→ **Task description**:
The expected answer is every line of the material, reproduced exactly.
==============================
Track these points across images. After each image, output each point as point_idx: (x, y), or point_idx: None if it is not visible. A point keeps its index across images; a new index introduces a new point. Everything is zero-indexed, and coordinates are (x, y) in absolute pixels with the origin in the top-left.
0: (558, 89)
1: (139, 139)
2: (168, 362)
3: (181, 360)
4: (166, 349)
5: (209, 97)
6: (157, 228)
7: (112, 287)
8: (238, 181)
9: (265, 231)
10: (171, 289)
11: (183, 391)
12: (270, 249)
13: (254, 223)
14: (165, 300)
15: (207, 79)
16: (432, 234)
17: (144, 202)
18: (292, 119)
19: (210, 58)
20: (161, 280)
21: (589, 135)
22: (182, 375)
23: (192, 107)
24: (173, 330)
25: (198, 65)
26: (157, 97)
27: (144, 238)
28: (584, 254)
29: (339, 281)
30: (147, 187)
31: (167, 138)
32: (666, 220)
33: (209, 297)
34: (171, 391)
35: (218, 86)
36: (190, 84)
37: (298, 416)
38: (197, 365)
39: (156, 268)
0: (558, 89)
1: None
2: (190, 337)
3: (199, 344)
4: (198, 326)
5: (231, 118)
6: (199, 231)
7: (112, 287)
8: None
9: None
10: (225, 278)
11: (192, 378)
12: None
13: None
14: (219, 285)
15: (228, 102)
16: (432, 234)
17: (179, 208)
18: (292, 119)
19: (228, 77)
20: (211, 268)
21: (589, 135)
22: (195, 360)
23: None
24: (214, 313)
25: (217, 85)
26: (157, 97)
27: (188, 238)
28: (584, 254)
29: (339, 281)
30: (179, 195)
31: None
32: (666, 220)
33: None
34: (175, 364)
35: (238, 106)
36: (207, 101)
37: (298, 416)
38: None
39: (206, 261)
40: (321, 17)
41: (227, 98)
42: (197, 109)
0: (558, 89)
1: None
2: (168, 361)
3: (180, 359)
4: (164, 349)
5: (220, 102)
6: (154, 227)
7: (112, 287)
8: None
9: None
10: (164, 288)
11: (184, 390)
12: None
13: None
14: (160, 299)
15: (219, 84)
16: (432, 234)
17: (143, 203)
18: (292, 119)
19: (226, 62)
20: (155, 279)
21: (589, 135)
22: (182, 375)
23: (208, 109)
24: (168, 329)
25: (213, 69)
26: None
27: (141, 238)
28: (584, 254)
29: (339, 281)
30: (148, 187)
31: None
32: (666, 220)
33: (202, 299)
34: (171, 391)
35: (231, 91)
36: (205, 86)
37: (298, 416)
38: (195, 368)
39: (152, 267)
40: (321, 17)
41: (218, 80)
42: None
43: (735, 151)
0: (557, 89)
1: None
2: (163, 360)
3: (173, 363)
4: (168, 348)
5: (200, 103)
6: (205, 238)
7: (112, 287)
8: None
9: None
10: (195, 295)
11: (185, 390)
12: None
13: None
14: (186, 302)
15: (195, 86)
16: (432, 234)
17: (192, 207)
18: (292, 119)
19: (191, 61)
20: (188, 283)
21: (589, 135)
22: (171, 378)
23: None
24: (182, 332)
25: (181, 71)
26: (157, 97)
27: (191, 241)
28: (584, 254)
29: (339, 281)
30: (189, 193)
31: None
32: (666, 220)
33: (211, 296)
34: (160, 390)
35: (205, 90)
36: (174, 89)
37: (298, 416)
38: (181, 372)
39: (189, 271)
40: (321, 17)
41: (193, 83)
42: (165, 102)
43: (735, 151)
==============================
→ **Output of the task**:
Track these points across images. After each image, output each point as point_idx: (x, y), or point_idx: None if it is not visible. A point keeps its index across images; a new index introduces a new point. Everything is zero-indexed, and coordinates are (x, y) in absolute pixels with the origin in the top-left.
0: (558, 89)
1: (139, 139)
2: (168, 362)
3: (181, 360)
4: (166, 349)
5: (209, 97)
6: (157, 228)
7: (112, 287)
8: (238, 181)
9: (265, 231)
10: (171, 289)
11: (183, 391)
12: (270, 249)
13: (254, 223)
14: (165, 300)
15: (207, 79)
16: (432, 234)
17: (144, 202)
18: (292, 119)
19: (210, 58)
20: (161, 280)
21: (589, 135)
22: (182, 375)
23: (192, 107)
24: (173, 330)
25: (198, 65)
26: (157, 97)
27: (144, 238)
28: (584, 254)
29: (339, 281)
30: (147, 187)
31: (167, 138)
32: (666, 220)
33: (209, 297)
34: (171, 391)
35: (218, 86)
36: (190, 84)
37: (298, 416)
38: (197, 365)
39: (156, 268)
0: (558, 89)
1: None
2: (190, 337)
3: (199, 344)
4: (198, 326)
5: (231, 118)
6: (199, 231)
7: (112, 287)
8: None
9: None
10: (225, 278)
11: (192, 378)
12: None
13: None
14: (219, 285)
15: (228, 102)
16: (432, 234)
17: (179, 208)
18: (292, 119)
19: (228, 77)
20: (211, 268)
21: (589, 135)
22: (195, 360)
23: None
24: (214, 313)
25: (217, 85)
26: (157, 97)
27: (188, 238)
28: (584, 254)
29: (339, 281)
30: (179, 195)
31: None
32: (666, 220)
33: None
34: (175, 364)
35: (238, 106)
36: (207, 101)
37: (298, 416)
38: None
39: (206, 261)
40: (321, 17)
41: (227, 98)
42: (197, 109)
0: (558, 89)
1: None
2: (168, 361)
3: (180, 359)
4: (164, 349)
5: (220, 102)
6: (154, 227)
7: (112, 287)
8: None
9: None
10: (164, 288)
11: (184, 390)
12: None
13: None
14: (160, 299)
15: (219, 84)
16: (432, 234)
17: (143, 203)
18: (292, 119)
19: (226, 62)
20: (155, 279)
21: (589, 135)
22: (182, 375)
23: (208, 109)
24: (168, 329)
25: (213, 69)
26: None
27: (141, 238)
28: (584, 254)
29: (339, 281)
30: (148, 187)
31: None
32: (666, 220)
33: (202, 299)
34: (171, 391)
35: (231, 91)
36: (205, 86)
37: (298, 416)
38: (195, 368)
39: (152, 267)
40: (321, 17)
41: (218, 80)
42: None
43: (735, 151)
0: (557, 89)
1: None
2: (163, 360)
3: (173, 363)
4: (168, 348)
5: (200, 103)
6: (205, 238)
7: (112, 287)
8: None
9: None
10: (195, 295)
11: (185, 390)
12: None
13: None
14: (186, 302)
15: (195, 86)
16: (432, 234)
17: (192, 207)
18: (292, 119)
19: (191, 61)
20: (188, 283)
21: (589, 135)
22: (171, 378)
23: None
24: (182, 332)
25: (181, 71)
26: (157, 97)
27: (191, 241)
28: (584, 254)
29: (339, 281)
30: (189, 193)
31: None
32: (666, 220)
33: (211, 296)
34: (160, 390)
35: (205, 90)
36: (174, 89)
37: (298, 416)
38: (181, 372)
39: (189, 271)
40: (321, 17)
41: (193, 83)
42: (165, 102)
43: (735, 151)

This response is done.